Wednesday, 15 October 2014

Computer as the Creator: Looking into A.I.

Part of the Anticipating Change project research, taken from my minutes from the group meeting on 13/10/14.

The meeting revolved mostly around the concept of A.I. (Artificial Intelligence), its definition and how and where it’s used.  The working title of the presentation was “Computers as the Creator”.    

Paul - Patrick Tresset: Source
Artificial Intelligence is defined by the Turing test (devised by Allen Turing, the father of modern computer science – and a Mancunian) as the machine's ability to exhibit intelligent behaviour equivalent to, or indistinguishable from, that of a human.  The capabilities of a computer that mean it truly has artificial intelligence are: Pattern recognition, understanding, learning, communication, and reasoning.  If a computer has all of these things, it is classed as having A.I.  There are no computers at the moment that are classed as having A.I.

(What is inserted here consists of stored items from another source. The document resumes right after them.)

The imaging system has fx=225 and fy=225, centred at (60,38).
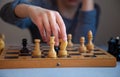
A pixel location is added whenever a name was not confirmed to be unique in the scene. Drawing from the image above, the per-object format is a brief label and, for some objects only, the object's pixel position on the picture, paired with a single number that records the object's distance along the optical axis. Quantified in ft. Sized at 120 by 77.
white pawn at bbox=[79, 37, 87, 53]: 4.02
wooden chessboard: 3.33
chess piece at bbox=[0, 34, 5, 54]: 4.02
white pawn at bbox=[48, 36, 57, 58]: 3.51
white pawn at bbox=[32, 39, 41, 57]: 3.65
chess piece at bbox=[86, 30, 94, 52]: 4.19
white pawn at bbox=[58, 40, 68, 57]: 3.66
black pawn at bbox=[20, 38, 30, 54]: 3.88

That being said, there are many examples of computer systems and algorithms that use one of the qualities listed above.  Drawing and painting robots (AARON, e-David, The Painting Fool, and Paul) all use imitation to produce novel outputs – they take a photograph of something that is put in front of them and turn that into a stylised image, most often using a robot arm output.  The systems that work in these examples are feedback loops, so are fairly simplistic and do not use any of the A.I. qualities.

There are a few examples of algorithms that adapt during use and show one or two of the different quantifiable features of A.I.

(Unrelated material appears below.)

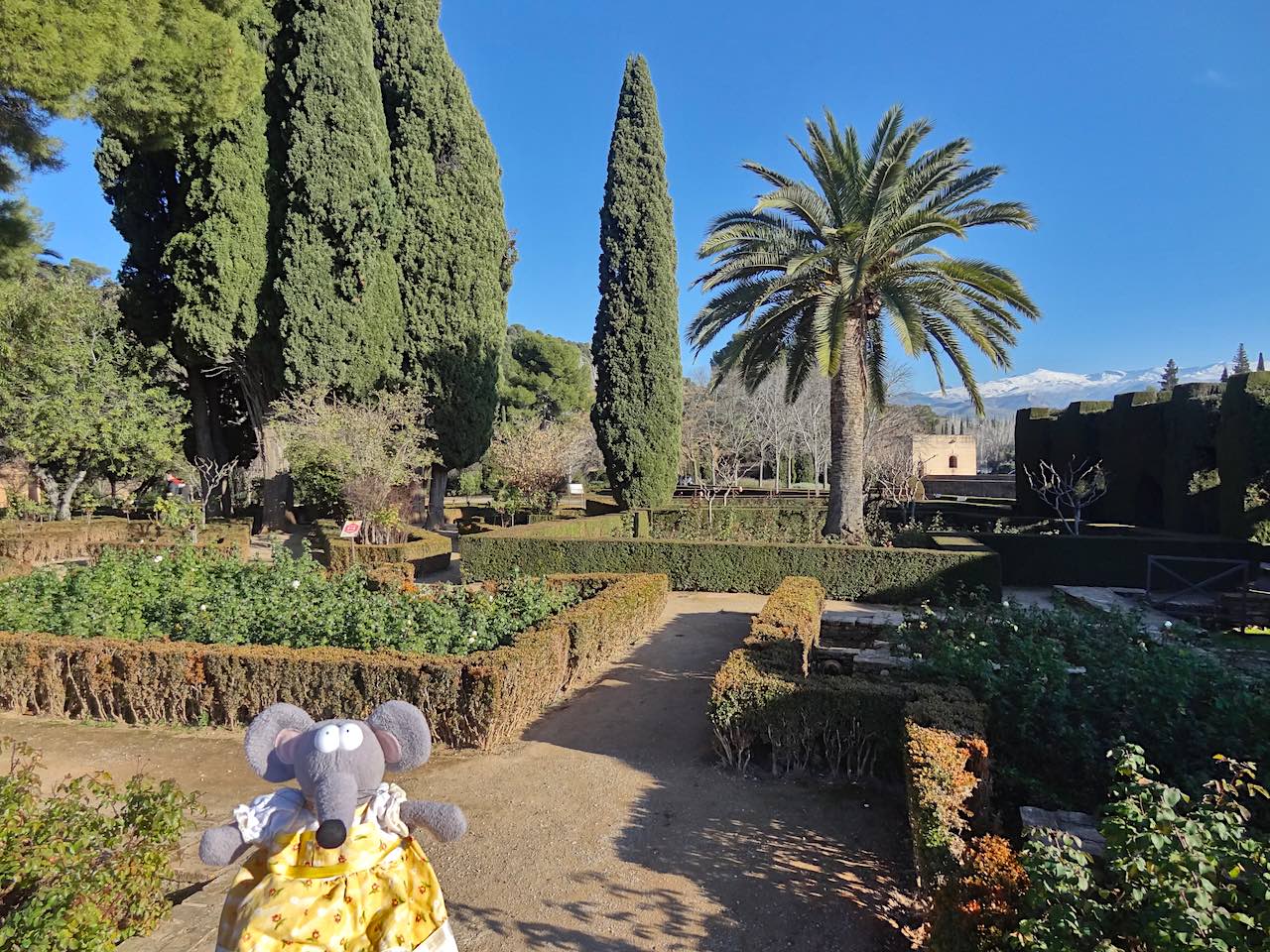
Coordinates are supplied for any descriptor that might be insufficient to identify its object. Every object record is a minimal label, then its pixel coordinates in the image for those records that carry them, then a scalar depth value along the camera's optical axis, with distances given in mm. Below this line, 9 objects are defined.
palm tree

Angelina is a video game storytelling function that tracks a players interaction and the choices they make throughout a game and adapts the ending based on their inputs.  This is unique in video game storytelling, as the majority of games allow players story arcs to split at defined points and come to a pre-determined ending, where as this adapts the story as you go along.

IAMUS is a musical software piece that can compose its own music, with only access to your digital music library.  It requires no specific user input.  This utilises the idea of pattern recognition – picking up common musical patterns and splicing them to form new tunes.

Shimon is also music-based software, but this time an app that can take part in jazz improvisation.  [James tells us that it’s not actually very good at it, but the concept is great].  This would probably be classified as pattern recognition and learning.

Creativity is complex and needs to be quantified to be written algorithmically – this is the concept of the Turing test.  Computers are plastic by nature, the way in which we write software is feedback lead and so the majority of drawing robots are simply mimicking what they are inputted into a style (very much like the filters in Photoshop) and outputting it through a robot arm to make it look creative, when actually it’s not.

At present there are nearly 22,000 organisations with dedicated research into A.I., which is a 500% increase from 1996.  Arguably, there wouldn’t have been any drive for A.I. research in 1996, so that statistic could be skewed, but what is the interest like now? Is it still growing as a research area as fast as it was? Or is it now becoming stale as we move in other directions?

It is part of human nature to try to make our everyday lives easier by using technology.  Whether it was the first use of domestic crops for farming, or weapons for hunting, we always strive for an easier life.  Modern technology is still viewed as a tool to make life easier, and has been developed to be more intuitive (Apples iPad touch gestures).  

Could we harness the pattern recognition software to get computers to trend-spot and produce our perfect on-trend item without any user input?  Is this already being done without our knowledge?


During this meeting we spoke at length about A.I. and how it is defined, and we did stray off our topic of design quite considerably.  One of the problems that we had was that I didn't introduce the Turing Test until quite late on.  Because the Turing Test is seen by the science world as the ultimate definition of "what is A.I?" we spent a lot of time debating the nuances around how we define thought and creativity, and if such things as inspiration were possible without having lived a life and gained experience, and so went round in circles a bit.   

When I came to write up the minutes I decided to be more factual about it so we could cut to the chase for the part-time students in our group.  I have done a fair amount of computer programming as part of my undergraduate degree and so felt quite knowledgeable on the subject.  I realise now that I could have come across as a bit arrogant, and though I wasn't trying to squash any philosophical debate, my aim was to get back to the point of the project which was to investigate the key aspects of design.  I actually missed the next meeting but it seems that the group managed to pull the topic back a bit so we ended up very much on track (we hope - the presentation is tomorrow).  

All that being said, it was fascinating to hear such in depth debate on the ethics of advancing technology and what we believe to be possible, and I have now vowed to record future discussions to listen back to so I can really absorb all the points being said - just as the group project is finishing!